The final rule also introduces explanatory notes regarding the definition of “develop” as it relates to AI systems. The notes state that an entity must “develop” an AI system in order to be subject to the rules – a term that is defined to include actions such as “design or substantive modification.” However, a note added to both the prohibition and notification provisions states that “a person customizing, configuring, or fine-tuning a third-party AI model or machine-based system strictly for its own internal, non-commercial use (e.g., not for sale or licensing) would not implicate the [notification or prohibition] requirements for related transactions solely on that basis unless the person’s internal, non-commercial use is for” any of the proscribed end uses.

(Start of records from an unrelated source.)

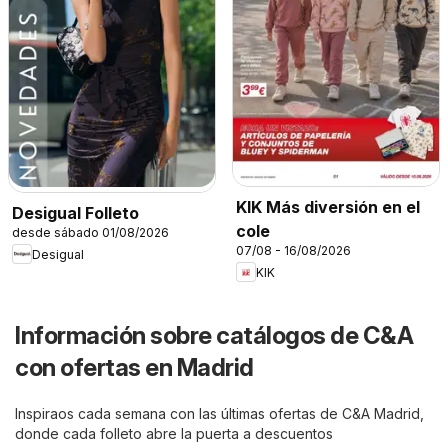
KIK Más diversión en el
Desigual Folleto
cole
desde sábado 01/08/2026
07/08 - 16/08/2026
Desigual
KIK
Información sobre catálogos de C&A
con ofertas en Madrid
Inspiraos cada semana con las últimas ofertas de C&A Madrid,
donde cada folleto abre la puerta a descuentos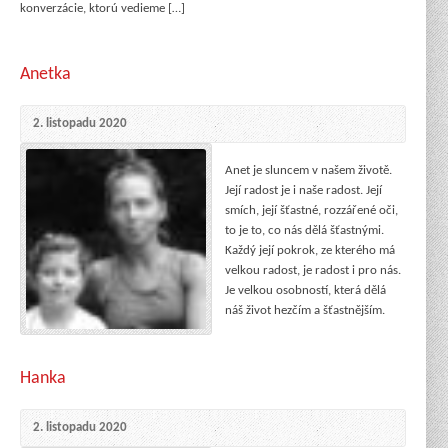
konverzácie, ktorú vedieme […]
Anetka
2. listopadu 2020
Anet je sluncem v našem životě.
Její radost je i naše radost. Její
smích, její šťastné, rozzářené oči,
to je to, co nás dělá šťastnými.
Každý její pokrok, ze kterého má
velkou radost, je radost i pro nás.
Je velkou osobností, která dělá
náš život hezčím a šťastnějším.
Hanka
2. listopadu 2020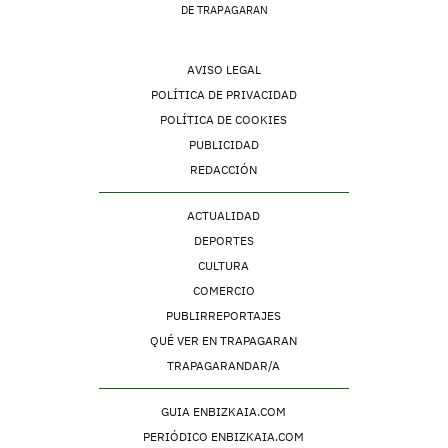
DE TRAPAGARAN
AVISO LEGAL
POLÍTICA DE PRIVACIDAD
POLÍTICA DE COOKIES
PUBLICIDAD
REDACCIÓN
ACTUALIDAD
DEPORTES
CULTURA
COMERCIO
PUBLIRREPORTAJES
QUÉ VER EN TRAPAGARAN
TRAPAGARANDAR/A
GUIA ENBIZKAIA.COM
PERIÓDICO ENBIZKAIA.COM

It is not clear what this note would mean for certain types of transactions, including a transaction with a Chinese consumer technology company that customizes a third-party AI system that was trained using a computing power above the threshold described in the rule for its operations. For example, would a Chinese food delivery app that customizes a third party’s AI system trained using more than 10^23 computational operations to improve its food delivery service be doing so for “internal, non-commercial use”? Although the company would not be customizing the AI system itself for “sale or licensing,” the AI system’s customization would have a commercial purpose. The Treasury Department may address such ambiguities in future guidance.

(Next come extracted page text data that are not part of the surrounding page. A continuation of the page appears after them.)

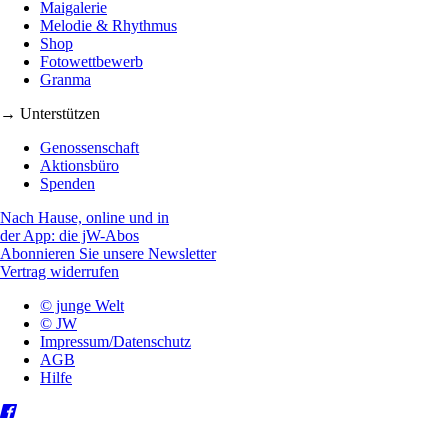
Maigalerie
Melodie & Rhythmus
Shop
Fotowettbewerb
Granma
→ Unterstützen
Genossenschaft
Aktionsbüro
Spenden
Nach Hause, online und in
der App: die jW-Abos
Abonnieren Sie unsere Newsletter
Vertrag widerrufen
© junge Welt
© JW
Impressum/Datenschutz
AGB
Hilfe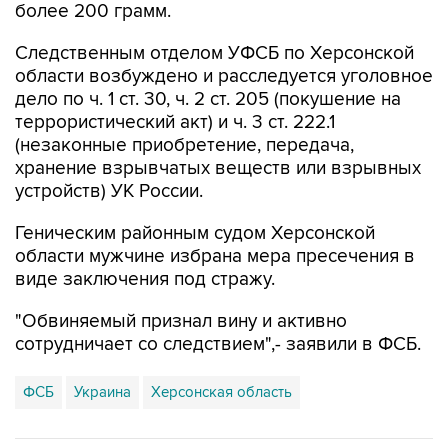
Следственным отделом УФСБ по Херсонской
области возбуждено и расследуется уголовное
дело по ч. 1 ст. 30, ч. 2 ст. 205 (покушение на
террористический акт) и ч. 3 ст. 222.1
(незаконные приобретение, передача,
хранение взрывчатых веществ или взрывных
устройств) УК России.
Геническим районным судом Херсонской
области мужчине избрана мера пресечения в
виде заключения под стражу.
"Обвиняемый признал вину и активно
сотрудничает со следствием",- заявили в ФСБ.
ФСБ
Украина
Херсонская область
Купить подписку на профессиональную ленту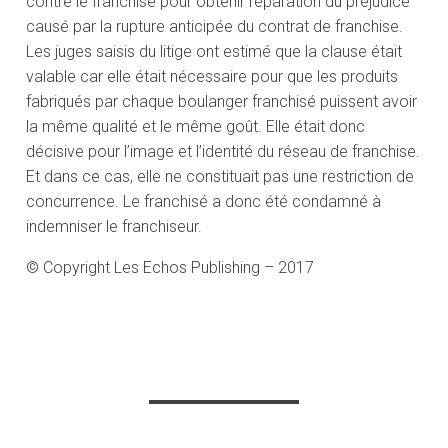
contre le franchisé pour obtenir réparation du préjudice
causé par la rupture anticipée du contrat de franchise.
Les juges saisis du litige ont estimé que la clause était
valable car elle était nécessaire pour que les produits
fabriqués par chaque boulanger franchisé puissent avoir
la même qualité et le même goût. Elle était donc
décisive pour l’image et l’identité du réseau de franchise.
Et dans ce cas, elle ne constituait pas une restriction de
concurrence. Le franchisé a donc été condamné à
indemniser le franchiseur.
© Copyright Les Echos Publishing – 2017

The final rule also clarifies which intracompany transfers are subject to the regime. In particular, it excepts transactions between a U.S. person and its controlled foreign entity that “supports ongoing operations that are not covered activities or that maintains covered activities” that were ongoing prior to the effective date of the rule (i.e., January 2, 2025). Thus, the regulations allow a U.S. entity to continue to support its foreign subsidiary’s preexisting covered activities, as well as other non-covered activities, without triggering notification requirements or prohibitions. However, a U.S. company’s transaction that supports its foreign subsidiary’s engagement in new covered activities could be subject to either the notification requirement or prohibition, depending on the activity.
Conclusion
The final rule on outbound investment is scheduled to take effect on January 2, 2025. Although this final rule represents the culmination of the Biden Administration’s efforts to regulate outbound investment, the regime as a whole is likely to continue to evolve in the future. For example, the President could continue to use executive authority to impose additional restrictions on U.S. outbound investment to China, including adding covered sectors, regardless of who wins the November 2024 presidential election.

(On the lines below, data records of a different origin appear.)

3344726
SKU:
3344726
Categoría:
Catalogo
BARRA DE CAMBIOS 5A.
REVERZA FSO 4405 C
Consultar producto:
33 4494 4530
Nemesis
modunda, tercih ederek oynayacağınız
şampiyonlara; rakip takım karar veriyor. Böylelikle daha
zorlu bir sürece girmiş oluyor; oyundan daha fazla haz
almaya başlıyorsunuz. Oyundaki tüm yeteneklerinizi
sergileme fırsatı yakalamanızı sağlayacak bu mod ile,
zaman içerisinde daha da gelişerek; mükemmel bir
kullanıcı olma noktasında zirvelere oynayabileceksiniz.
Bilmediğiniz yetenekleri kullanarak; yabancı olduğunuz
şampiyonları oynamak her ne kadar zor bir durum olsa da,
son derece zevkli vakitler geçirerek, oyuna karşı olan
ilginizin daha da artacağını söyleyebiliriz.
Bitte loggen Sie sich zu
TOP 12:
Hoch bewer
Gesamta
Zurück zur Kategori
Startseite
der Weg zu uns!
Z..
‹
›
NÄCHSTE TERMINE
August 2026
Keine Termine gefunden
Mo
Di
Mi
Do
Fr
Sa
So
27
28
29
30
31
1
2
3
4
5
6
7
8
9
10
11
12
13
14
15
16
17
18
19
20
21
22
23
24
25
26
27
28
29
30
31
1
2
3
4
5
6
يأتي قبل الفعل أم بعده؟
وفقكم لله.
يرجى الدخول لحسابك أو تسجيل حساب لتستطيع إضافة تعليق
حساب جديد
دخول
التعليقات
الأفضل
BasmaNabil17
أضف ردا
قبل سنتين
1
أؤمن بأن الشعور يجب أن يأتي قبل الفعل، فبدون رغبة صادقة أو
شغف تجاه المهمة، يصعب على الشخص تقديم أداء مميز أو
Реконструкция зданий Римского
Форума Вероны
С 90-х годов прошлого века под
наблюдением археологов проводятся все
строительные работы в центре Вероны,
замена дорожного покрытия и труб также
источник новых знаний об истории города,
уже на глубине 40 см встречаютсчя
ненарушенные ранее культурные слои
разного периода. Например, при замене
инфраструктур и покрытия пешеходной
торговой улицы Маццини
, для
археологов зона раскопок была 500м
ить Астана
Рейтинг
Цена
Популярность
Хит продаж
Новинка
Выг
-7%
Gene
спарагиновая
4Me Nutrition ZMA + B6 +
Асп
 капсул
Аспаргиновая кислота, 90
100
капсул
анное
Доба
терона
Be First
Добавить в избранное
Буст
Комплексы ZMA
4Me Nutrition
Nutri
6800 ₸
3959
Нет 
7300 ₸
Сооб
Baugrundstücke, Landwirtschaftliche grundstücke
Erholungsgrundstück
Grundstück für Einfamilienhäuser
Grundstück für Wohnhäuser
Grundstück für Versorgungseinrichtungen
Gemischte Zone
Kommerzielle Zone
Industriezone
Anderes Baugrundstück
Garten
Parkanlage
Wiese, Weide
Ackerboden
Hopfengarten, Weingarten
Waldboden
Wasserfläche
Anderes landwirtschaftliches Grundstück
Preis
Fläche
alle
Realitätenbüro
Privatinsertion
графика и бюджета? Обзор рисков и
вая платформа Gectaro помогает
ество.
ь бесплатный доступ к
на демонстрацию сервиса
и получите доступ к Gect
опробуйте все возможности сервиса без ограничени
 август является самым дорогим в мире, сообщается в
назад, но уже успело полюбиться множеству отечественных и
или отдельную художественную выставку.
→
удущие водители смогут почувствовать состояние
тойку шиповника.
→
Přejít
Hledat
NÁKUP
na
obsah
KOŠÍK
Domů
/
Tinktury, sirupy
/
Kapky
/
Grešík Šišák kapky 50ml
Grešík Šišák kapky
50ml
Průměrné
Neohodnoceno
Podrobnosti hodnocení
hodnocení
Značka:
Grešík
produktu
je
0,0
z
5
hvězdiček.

Additionally, Congress has debated two alternative approaches to restricting outbound investment, namely sector-based generally take a similar approach to the final rule, and list-based proposals, which would result in the outbound investment regime operating similarly to existing economic sanctions programs. There does not appear to be consensus on which approach is better, and Congress has not taken any actions to supersede or augment the former approach taken by the Biden Administration. In any event, legislative action is unlikely at least until the new Congress is seated in January.
Finally, the U.S. government is likely to encourage partners and allies to adopt similar restrictions in the future – just as it has done since 2018 with rules governing inbound foreign investment and more recently with export controls and other China-targeted economic restrictions. The inclusion of investments with or involving entities in white-listed countries in the definition of “excepted transactions,” discussed above, is one indication of this. International adoption of similar rules will likely determine whether the outbound investment regime is effective at deterring capital flows to China’s strategic industries with significance for U.S. national security.